Turn the lines below, from the first one up to and including the line containing "Rights colour: red -> orange", into a numbered list with any blank lines omitted.
━━━ Dataset rows
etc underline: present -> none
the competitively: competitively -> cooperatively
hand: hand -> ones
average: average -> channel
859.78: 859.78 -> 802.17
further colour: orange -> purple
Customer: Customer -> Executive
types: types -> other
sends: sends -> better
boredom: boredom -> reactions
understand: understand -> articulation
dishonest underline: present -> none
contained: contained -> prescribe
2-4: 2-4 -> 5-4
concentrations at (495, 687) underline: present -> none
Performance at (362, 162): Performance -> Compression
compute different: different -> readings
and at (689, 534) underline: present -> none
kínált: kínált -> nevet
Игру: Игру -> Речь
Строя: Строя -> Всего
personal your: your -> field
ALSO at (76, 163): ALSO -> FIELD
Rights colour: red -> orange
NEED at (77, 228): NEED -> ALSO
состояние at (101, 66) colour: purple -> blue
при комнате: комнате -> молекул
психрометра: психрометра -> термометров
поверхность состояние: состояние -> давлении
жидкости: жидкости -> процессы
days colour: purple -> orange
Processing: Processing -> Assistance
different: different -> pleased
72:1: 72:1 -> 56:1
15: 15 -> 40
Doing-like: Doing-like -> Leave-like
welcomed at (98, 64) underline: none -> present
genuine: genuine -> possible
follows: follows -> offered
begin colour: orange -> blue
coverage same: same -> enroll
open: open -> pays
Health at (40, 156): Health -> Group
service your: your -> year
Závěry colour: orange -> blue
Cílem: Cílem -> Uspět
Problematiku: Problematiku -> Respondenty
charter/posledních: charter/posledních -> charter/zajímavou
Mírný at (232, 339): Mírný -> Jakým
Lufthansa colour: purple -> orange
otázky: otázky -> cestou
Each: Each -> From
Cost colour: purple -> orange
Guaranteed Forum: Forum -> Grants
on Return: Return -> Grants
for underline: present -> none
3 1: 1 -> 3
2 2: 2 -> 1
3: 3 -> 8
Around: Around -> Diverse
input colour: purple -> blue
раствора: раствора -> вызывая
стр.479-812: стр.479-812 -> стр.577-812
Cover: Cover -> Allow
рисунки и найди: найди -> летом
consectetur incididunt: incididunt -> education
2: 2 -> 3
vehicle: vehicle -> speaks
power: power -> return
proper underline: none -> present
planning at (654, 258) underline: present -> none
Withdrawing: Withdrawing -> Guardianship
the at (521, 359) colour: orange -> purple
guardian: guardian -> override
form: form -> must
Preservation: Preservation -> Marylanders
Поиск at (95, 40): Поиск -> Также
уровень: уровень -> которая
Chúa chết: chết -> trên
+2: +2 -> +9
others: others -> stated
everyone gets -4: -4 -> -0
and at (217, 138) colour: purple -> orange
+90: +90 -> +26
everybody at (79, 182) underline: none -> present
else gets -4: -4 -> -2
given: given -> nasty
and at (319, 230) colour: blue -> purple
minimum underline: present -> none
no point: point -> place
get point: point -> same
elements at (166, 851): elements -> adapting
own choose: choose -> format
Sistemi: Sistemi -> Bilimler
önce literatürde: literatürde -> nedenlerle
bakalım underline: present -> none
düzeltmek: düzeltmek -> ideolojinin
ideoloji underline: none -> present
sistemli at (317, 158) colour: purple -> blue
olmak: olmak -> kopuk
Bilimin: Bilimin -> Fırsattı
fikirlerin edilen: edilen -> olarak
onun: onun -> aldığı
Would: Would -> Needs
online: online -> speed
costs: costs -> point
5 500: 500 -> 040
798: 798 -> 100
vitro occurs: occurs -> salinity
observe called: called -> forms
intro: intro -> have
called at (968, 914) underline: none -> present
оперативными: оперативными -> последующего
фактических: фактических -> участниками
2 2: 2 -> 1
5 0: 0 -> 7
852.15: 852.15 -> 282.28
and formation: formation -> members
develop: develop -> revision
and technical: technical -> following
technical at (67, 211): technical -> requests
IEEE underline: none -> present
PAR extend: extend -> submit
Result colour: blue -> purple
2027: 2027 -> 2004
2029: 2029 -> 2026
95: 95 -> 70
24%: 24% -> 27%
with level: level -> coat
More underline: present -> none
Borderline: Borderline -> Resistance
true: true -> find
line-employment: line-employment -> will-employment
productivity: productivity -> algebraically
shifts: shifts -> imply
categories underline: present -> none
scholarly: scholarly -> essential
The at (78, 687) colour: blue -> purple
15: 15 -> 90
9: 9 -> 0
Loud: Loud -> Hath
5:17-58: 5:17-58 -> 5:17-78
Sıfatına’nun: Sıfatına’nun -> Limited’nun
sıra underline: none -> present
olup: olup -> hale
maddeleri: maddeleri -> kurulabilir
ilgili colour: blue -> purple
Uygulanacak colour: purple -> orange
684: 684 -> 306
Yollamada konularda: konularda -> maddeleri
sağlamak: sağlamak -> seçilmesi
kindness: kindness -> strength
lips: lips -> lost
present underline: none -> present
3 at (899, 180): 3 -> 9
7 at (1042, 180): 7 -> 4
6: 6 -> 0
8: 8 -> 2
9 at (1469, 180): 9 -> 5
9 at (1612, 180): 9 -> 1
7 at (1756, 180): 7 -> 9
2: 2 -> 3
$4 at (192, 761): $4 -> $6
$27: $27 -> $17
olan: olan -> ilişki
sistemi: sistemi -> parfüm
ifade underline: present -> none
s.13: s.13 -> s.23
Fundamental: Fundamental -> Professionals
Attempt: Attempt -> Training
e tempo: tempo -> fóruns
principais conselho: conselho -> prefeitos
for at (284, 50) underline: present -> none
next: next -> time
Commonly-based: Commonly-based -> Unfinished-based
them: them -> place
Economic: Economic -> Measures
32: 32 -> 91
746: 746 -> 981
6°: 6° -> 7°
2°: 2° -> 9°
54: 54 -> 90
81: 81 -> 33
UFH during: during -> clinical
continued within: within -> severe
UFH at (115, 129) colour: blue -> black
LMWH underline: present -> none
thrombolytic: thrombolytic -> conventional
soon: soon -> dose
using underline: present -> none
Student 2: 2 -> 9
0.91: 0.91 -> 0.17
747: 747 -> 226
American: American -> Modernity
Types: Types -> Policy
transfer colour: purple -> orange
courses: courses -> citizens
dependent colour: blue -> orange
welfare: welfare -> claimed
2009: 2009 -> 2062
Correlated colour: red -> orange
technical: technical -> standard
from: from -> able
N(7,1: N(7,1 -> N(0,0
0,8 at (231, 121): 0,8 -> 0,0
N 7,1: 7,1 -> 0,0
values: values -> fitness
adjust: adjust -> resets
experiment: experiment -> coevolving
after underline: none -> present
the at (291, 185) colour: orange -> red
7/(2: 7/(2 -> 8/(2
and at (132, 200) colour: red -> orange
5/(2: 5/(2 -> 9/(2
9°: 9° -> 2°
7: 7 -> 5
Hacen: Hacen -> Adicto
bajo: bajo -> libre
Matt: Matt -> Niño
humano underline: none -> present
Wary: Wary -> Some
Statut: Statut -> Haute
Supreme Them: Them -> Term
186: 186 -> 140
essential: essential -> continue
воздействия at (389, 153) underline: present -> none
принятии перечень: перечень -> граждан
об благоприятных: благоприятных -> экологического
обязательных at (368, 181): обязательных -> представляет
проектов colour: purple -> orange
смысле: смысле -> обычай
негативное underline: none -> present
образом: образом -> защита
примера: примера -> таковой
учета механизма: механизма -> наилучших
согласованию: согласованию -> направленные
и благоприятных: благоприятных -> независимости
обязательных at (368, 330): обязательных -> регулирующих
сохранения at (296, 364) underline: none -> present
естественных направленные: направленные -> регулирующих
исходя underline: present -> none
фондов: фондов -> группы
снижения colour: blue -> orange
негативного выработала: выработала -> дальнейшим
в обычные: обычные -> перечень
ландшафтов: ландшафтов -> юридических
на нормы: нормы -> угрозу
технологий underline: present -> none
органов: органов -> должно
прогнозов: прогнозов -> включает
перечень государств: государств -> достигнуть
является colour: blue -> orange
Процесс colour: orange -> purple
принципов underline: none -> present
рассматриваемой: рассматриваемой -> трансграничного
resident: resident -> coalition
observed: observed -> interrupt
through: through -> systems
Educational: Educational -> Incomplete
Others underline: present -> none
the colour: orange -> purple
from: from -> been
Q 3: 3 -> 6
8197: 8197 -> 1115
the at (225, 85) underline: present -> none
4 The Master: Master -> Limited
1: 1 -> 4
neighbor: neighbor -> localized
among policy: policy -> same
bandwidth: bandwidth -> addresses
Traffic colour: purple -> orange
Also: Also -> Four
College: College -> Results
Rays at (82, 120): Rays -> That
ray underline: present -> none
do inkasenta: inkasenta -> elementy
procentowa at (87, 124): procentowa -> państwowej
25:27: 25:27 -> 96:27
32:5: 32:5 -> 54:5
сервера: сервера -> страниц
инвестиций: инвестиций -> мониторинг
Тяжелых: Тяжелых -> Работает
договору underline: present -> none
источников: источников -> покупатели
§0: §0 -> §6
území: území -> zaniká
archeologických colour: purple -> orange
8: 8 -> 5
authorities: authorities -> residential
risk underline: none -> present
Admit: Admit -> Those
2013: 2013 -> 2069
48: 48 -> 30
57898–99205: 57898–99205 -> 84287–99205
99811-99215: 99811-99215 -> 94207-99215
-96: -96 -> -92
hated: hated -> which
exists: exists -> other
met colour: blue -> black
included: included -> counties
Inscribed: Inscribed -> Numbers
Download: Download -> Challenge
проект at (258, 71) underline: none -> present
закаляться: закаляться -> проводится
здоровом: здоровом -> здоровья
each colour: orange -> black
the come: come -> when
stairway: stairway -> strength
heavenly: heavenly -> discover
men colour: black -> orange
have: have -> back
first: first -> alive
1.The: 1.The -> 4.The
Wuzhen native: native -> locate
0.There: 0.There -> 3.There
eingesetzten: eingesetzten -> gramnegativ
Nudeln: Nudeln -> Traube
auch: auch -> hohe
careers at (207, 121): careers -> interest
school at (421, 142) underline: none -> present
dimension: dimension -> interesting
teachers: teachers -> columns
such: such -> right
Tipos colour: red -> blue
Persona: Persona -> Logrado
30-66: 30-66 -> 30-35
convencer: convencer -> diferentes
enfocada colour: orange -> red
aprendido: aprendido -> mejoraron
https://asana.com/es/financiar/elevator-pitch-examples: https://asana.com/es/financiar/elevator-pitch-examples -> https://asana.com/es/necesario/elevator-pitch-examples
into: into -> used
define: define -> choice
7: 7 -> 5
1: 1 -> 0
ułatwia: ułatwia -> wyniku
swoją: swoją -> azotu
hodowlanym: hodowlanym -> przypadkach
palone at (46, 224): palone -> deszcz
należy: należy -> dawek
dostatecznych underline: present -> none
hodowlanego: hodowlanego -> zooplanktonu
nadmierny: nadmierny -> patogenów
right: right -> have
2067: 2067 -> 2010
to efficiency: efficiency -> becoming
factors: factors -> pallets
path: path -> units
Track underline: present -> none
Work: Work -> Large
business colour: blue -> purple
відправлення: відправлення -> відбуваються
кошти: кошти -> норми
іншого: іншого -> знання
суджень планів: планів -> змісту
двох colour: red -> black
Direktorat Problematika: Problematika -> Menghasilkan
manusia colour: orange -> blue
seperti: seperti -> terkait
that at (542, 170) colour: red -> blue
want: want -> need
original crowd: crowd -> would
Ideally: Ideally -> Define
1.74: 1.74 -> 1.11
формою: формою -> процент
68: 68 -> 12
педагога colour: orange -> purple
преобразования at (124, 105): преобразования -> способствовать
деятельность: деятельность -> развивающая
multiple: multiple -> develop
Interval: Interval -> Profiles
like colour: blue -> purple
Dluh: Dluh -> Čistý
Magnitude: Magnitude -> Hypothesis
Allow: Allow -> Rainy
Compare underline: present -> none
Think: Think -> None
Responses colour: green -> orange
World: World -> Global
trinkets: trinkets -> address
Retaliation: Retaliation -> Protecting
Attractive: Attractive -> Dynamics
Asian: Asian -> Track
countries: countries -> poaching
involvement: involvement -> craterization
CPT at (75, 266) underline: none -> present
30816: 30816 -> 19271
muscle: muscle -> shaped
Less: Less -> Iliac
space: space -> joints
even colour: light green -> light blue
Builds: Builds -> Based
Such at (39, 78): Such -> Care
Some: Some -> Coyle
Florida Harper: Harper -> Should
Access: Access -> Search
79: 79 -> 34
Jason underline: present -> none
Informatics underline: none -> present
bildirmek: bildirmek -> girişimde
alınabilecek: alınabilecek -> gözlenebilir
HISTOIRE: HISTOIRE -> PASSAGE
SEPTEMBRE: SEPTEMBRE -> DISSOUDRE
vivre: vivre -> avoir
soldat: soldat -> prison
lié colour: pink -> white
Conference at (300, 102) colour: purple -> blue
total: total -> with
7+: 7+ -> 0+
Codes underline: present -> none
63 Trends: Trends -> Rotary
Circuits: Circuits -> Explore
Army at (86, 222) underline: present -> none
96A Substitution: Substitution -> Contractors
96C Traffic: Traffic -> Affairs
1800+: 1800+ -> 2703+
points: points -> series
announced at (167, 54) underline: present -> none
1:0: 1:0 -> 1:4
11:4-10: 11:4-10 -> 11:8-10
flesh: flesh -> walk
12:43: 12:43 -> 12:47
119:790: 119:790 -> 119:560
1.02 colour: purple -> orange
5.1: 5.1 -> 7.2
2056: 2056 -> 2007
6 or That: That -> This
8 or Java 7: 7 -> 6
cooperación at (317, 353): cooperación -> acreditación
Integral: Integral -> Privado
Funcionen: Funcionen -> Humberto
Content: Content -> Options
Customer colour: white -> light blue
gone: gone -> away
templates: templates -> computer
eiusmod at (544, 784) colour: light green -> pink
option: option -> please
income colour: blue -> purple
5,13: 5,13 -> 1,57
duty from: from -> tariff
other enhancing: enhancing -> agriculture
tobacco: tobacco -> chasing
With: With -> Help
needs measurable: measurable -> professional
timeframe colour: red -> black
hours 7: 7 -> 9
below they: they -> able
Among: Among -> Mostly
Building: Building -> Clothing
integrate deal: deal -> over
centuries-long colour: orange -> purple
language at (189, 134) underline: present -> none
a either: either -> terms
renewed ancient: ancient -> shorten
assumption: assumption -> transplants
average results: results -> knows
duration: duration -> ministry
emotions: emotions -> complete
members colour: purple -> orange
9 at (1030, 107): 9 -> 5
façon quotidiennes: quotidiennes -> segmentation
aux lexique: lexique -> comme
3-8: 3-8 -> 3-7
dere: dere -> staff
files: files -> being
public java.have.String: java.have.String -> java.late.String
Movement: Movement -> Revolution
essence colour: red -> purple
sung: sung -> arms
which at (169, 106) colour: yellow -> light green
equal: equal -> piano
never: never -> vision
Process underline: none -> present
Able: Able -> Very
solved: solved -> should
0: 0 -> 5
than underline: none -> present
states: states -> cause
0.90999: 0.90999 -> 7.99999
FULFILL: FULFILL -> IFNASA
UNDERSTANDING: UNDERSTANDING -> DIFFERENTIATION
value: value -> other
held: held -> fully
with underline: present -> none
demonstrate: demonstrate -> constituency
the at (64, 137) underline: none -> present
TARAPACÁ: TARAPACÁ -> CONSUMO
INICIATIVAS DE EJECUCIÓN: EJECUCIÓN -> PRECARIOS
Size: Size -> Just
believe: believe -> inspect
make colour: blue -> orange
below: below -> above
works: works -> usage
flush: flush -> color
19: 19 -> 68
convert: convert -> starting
━━━━━━
Problem solution:
1. etc underline: present -> none
2. the competitively: competitively -> cooperatively
3. hand: hand -> ones
4. average: average -> channel
5. 859.78: 859.78 -> 802.17
6. further colour: orange -> purple
7. Customer: Customer -> Executive
8. types: types -> other
9. sends: sends -> better
10. boredom: boredom -> reactions
11. understand: understand -> articulation
12. dishonest underline: present -> none
13. contained: contained -> prescribe
14. 2-4: 2-4 -> 5-4
15. concentrations at (495, 687) underline: present -> none
16. Performance at (362, 162): Performance -> Compression
17. compute different: different -> readings
18. and at (689, 534) underline: present -> none
19. kínált: kínált -> nevet
20. Игру: Игру -> Речь
21. Строя: Строя -> Всего
22. personal your: your -> field
23. ALSO at (76, 163): ALSO -> FIELD
24. Rights colour: red -> orange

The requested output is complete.